Cruachan Power Station To Recieve Award

World’s first major pumped storage hydro scheme recognised

Looking down from the upper reservoir to Loch Awe

Looking down from the upper reservoir to Loch Awe
Photo by James Heaton

Today the Institute of Mechanical Engineers (IMechE) will present an Engineering Heritage Award to Cruachan Power Station, the world’s first high-head reversible pumped-storage power station. Built between 1959 and 1965, Cruachan is one of only four pumped hydroelectric facilities currently operating in the UK.

Cruachan Power Station plays an important  role in helping to balance the nation’s electricity supply by enabling energy to be temporarily stored to meet peaks in demand. This is achieved by managing water resources between a reservoir high on the slopes of Ben Cruachan and Loch Awe, 396 metres below.

Using its reversible turbines, the station uses cheap electricity at times of low grid demand to pump water from Loch Awe to fill the upper reservoir. At times of peak demand the stored water can then be released through the plant’s turbines to generate up to 440MW of electricity for up to 20 hours. When the plant is on ‘spinning reserve’ the generators can be brought to full output within 30 seconds.

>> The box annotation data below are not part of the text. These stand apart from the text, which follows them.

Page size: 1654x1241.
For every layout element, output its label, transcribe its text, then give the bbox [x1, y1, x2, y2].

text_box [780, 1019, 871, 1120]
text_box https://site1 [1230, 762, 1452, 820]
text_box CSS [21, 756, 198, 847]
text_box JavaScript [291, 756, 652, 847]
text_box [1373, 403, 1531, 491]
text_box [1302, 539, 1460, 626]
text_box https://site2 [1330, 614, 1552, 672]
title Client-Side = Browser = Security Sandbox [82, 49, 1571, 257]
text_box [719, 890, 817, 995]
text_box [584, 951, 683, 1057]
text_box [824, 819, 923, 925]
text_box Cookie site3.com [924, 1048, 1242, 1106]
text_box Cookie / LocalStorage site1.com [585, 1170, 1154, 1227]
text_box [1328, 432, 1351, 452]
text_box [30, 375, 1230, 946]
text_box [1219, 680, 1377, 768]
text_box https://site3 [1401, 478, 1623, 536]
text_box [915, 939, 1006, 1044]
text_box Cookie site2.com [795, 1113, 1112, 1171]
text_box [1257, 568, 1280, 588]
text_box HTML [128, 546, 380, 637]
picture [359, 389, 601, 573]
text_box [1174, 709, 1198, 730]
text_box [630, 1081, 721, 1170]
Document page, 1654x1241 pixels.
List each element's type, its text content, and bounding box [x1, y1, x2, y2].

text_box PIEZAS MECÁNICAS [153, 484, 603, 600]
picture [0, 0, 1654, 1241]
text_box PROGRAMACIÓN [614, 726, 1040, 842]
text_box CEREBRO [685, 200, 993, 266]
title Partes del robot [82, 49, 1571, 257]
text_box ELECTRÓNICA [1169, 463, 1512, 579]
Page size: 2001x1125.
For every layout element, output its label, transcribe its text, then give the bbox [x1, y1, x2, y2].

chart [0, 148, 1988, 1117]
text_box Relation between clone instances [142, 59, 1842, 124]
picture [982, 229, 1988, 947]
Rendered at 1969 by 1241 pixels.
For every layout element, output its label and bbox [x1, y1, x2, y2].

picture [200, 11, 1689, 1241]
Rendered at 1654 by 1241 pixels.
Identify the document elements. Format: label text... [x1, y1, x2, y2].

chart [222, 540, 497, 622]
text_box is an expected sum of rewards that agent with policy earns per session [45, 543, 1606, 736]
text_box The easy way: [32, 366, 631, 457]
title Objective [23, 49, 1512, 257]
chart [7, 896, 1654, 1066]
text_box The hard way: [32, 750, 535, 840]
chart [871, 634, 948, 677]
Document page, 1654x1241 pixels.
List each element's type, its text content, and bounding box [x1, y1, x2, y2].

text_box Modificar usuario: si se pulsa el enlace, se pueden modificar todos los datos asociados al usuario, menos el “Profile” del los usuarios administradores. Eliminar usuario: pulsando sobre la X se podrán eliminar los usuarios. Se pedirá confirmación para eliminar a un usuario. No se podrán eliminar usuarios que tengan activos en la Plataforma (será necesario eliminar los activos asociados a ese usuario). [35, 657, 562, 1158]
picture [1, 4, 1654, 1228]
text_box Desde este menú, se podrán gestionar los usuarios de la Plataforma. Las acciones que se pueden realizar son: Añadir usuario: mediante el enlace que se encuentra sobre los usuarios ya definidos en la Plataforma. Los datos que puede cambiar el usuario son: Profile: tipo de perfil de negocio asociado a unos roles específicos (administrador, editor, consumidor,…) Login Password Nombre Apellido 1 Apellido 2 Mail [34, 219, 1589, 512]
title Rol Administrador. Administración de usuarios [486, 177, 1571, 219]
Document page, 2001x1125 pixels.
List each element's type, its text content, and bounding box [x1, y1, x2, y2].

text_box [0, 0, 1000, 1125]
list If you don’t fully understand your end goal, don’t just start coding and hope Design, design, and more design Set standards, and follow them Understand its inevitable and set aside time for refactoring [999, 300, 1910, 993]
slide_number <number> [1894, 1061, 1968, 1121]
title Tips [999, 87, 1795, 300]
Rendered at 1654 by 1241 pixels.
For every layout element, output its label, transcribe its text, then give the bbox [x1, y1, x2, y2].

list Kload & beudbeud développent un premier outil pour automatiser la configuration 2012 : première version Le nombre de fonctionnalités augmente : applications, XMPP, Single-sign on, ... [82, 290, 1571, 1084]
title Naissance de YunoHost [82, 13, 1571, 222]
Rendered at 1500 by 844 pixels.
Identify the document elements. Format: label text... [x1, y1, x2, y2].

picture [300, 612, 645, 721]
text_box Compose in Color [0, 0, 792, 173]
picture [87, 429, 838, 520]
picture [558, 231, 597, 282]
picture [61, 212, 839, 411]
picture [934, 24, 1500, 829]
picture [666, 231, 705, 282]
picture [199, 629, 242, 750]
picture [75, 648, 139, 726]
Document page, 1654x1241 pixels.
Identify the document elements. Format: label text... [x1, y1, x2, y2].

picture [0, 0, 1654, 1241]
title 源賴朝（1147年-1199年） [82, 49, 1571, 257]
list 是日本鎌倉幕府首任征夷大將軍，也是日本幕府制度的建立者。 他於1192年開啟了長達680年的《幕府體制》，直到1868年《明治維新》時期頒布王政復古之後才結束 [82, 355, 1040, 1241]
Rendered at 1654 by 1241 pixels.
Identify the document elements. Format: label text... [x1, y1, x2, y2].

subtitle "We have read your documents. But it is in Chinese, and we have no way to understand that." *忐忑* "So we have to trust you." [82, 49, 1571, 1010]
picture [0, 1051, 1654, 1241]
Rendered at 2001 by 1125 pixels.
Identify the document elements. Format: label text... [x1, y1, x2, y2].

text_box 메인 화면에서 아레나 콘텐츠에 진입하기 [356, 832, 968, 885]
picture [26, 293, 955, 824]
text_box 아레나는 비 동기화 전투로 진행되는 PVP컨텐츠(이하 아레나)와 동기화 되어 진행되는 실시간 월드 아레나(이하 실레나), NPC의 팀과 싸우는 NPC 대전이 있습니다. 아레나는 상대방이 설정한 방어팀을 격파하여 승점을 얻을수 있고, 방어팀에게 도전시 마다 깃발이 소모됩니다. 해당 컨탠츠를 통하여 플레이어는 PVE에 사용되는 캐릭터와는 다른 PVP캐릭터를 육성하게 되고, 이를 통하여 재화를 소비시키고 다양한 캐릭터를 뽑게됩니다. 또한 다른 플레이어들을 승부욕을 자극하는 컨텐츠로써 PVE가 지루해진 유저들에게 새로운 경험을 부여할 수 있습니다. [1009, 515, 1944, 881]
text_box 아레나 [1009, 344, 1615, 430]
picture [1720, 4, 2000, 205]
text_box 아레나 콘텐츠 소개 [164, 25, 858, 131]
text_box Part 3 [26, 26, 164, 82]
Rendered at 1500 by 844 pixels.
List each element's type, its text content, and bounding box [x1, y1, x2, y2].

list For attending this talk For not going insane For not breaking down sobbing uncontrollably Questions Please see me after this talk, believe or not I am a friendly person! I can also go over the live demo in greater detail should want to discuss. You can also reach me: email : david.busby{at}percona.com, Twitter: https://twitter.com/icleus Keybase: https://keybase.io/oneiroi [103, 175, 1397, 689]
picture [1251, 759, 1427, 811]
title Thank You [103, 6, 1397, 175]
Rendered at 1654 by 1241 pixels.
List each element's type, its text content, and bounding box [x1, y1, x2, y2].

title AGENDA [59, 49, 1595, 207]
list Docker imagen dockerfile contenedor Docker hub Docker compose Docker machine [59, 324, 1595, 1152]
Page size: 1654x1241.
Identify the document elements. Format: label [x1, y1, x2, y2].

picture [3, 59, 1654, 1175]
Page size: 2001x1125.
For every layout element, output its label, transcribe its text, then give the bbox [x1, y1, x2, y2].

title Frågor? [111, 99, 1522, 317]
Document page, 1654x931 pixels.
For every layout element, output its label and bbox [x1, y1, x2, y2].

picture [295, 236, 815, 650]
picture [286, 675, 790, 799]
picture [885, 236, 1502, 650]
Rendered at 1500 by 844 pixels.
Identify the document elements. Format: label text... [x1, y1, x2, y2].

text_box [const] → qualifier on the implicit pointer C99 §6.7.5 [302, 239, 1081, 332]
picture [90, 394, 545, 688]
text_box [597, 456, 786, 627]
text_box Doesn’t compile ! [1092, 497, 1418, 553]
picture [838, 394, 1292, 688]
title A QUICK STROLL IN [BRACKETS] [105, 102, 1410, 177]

The plant can also operate like a conventional hydro-electric station using rainwater from its catchment area – around 10% of its annual generated output is produced in this way.

Cruachan visitor centre is open from February to December. See for more information.

2 Responses to “Cruachan Power Station To Recieve Award”

  • John Young:

    Just thought I would leave a short note to say it was my Great Uncle, George Stanley Young who surveyed the Cruachan hydro scheme on behalf of James Williamson whom he worked for. My Uncle is 96 and still lives here in Stonehouse. He was recently interviewed by Historic Scotland regards all the other early hydro schemes he worked on and the nuclear sites in Scotland. He also surevyed many other sites that never came to be and has probably seen more of Scotland than any other living man due to the nature of his employment with Williamsons.

    • admin:

      Thanks for this John.

      It is interesting that you say your uncle surveyed many other sites that never came to be. Were these potential pumped storage sites? There is a new one planned at Coire Glas above Loch Lochy – I wonder if this was one of them.